I thought about a conversation I had on my last day in Atlanta with my dad, mom, grandmother aunt and uncle.  They were talking about me, and the conversation when (in my then opinion) very south.  “You have always been lazy!” That was my grandmother, but it was met with a sea of “mm-hmms” and head nods.  I was offended. Then, moments later after hearing them recount evidence of my sloth I laughed because it is true to some extent, I am not the worker bee.  I am, however, an excellent delegator.  I get work done, but if its not in my strength area then I have no problem passing it off to someone else after gently stroking their ego a bit.  Is that manipulative?  I guess one could argue that.  But being honest, if you build a better bridge than I do, why would I attempt the feat, when I can ask you and give you all the praise and reassurance that you can do it? It is not as though I don’t believe you can, I have total faith in you.  And at the end of the day we can walk from here to there.  Isn’t that what everybody cares about, anyway? Results.  I get those.

I am not, however, political by any means.
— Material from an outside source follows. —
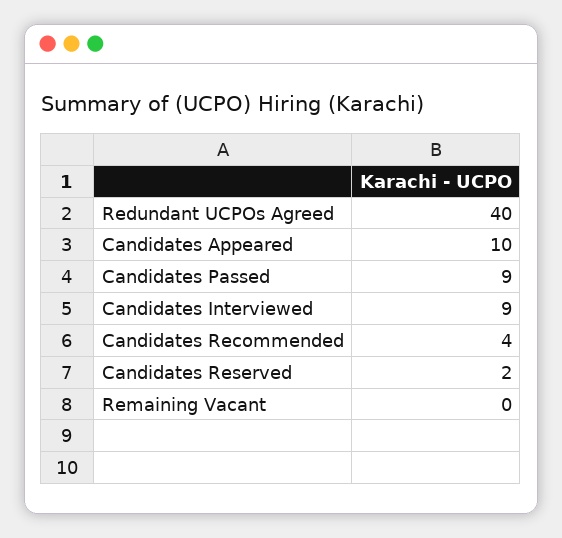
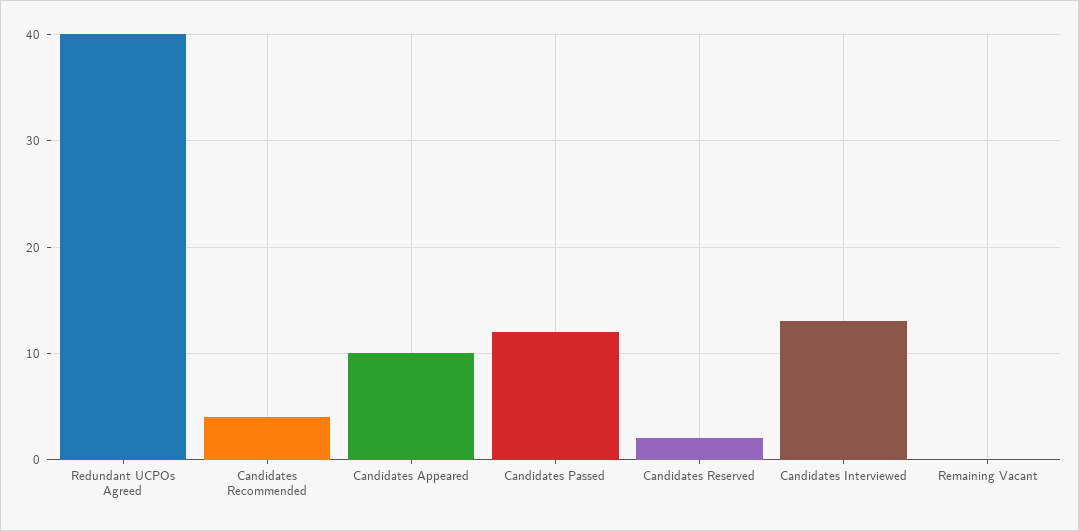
Candidates Passed: 9 -> 12
Candidates Interviewed: 9 -> 13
Which perhaps explains why I never wanted to be queen.  I am not a figurehead, or a woman for or of the masses.  I am simply a girl humming a song inviting you to chime in at the chorus.  Pausch continues on to say:

I understand the argumetns about how billions of dollars spent to put men on the moon could haev been used to fight poverty and hunger on Earth.  But, look, I’m a scientist who sees inspiration as the ultimate tool for doing good.  When you use money to fight poverty, it can be of great value, but too often, you’re working at the margins.  When you’re putting people on the moon, you’re inspiring all of us to achieve the maximum of human potential, which is how are greatest problems will eventually be solved.  Give yourself permission to dream. (132-133).  
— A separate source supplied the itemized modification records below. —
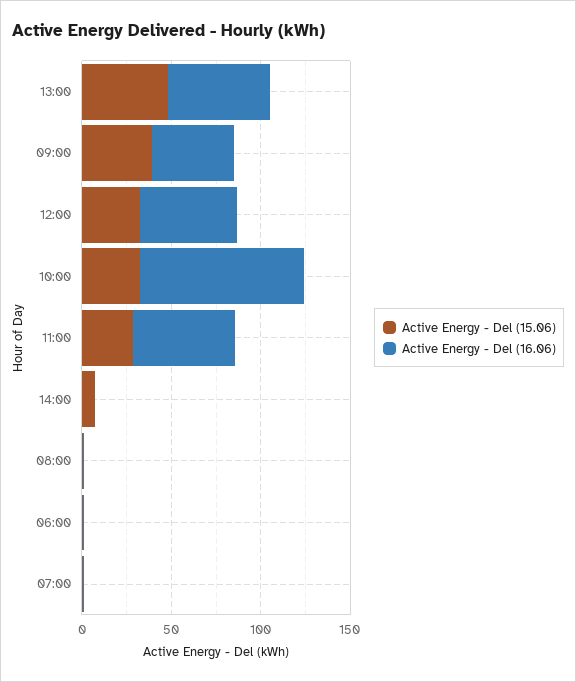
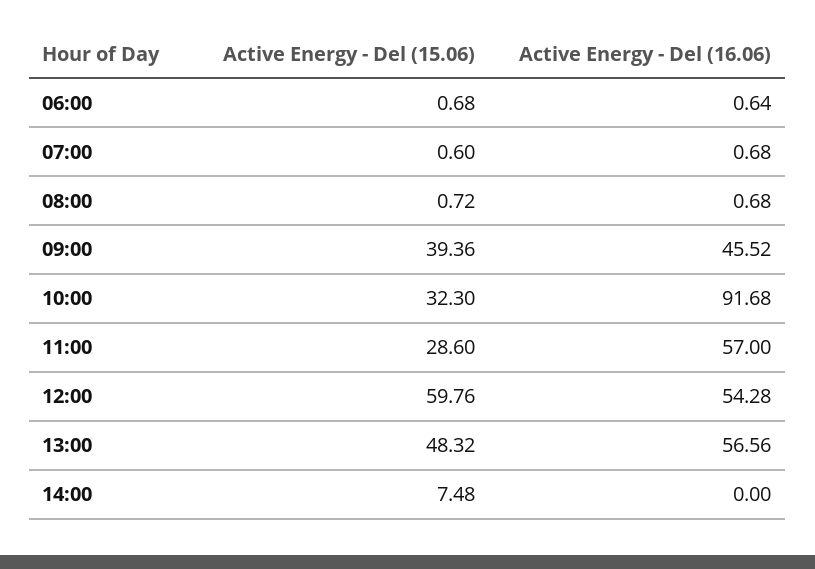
Active Energy - Del (15.06), 12:00: 30 -> 59.76

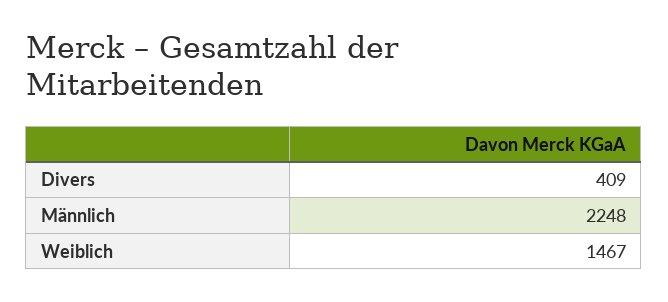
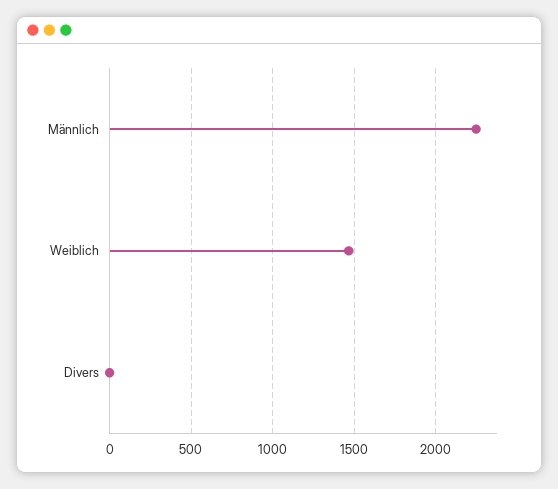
Divers: 409 -> 0

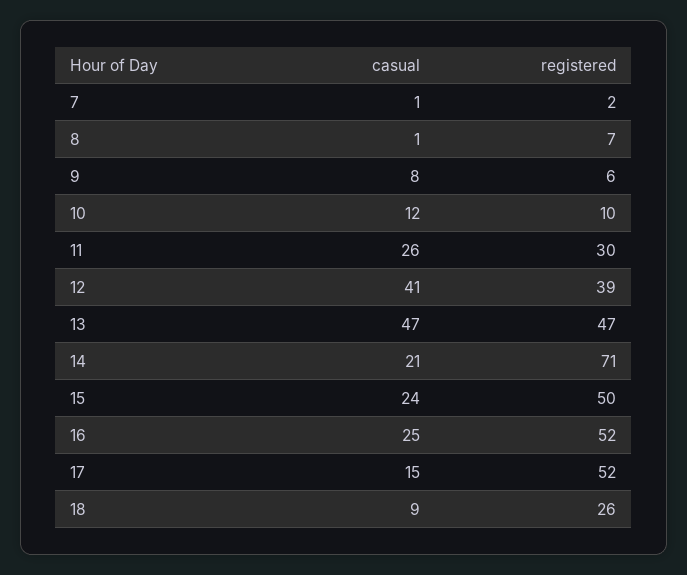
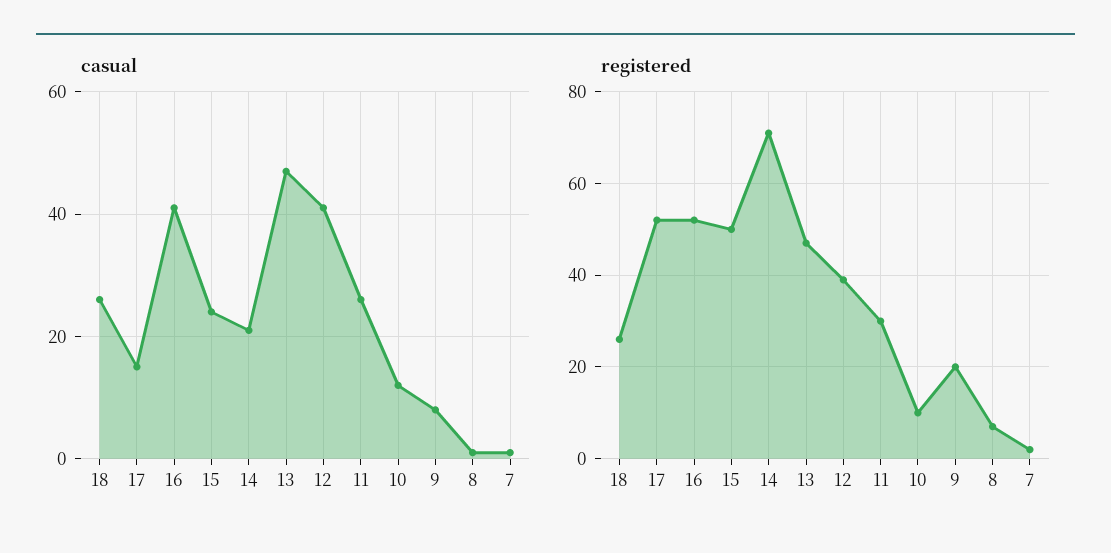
registered, 9: 6 -> 20
casual, 16: 25 -> 40
casual, 18: 9 -> 25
I felt like the other shoe had dropped! YES YES YES YES YES!!!!! This here is everything.  So my generation didn’t get a “moon landing” we got a black president, and everybody watched him take office and so many of us were inspired to do whatever we could dream and even the things would didn’t dare to.  It’s the reason we read fairy tales to our kids and tell them folk tells and bedtime stories.  To inspire them to indulge their imagination!  That’s where innovation comes from, not from being pragmatic and realistic aka limited and mediocre.

There is so much cynicism in the world today.  Everyone is so focused on the idiosyncrasies of their passionless lives that they are just missing it; everything.  They are missing the birds singing, and the sun shining or even the rain dripping in perfect syncopation.  Life is a dance and far too many of us aren’t dancing, we don’t even hear the music.

So all of that to say, nothing has changed. I still want to be a princess.  A Disney Princess.  I want to sing songs about the beauty of dreaming, and be friends with the birds, wear beautiful dresses and have my hair be just so, be gracious, and humble, and cherish every little girl in the world letting her know that she and I are no different.  I just want to wake people up to something beautiful.  That is not a dream easily abandoned.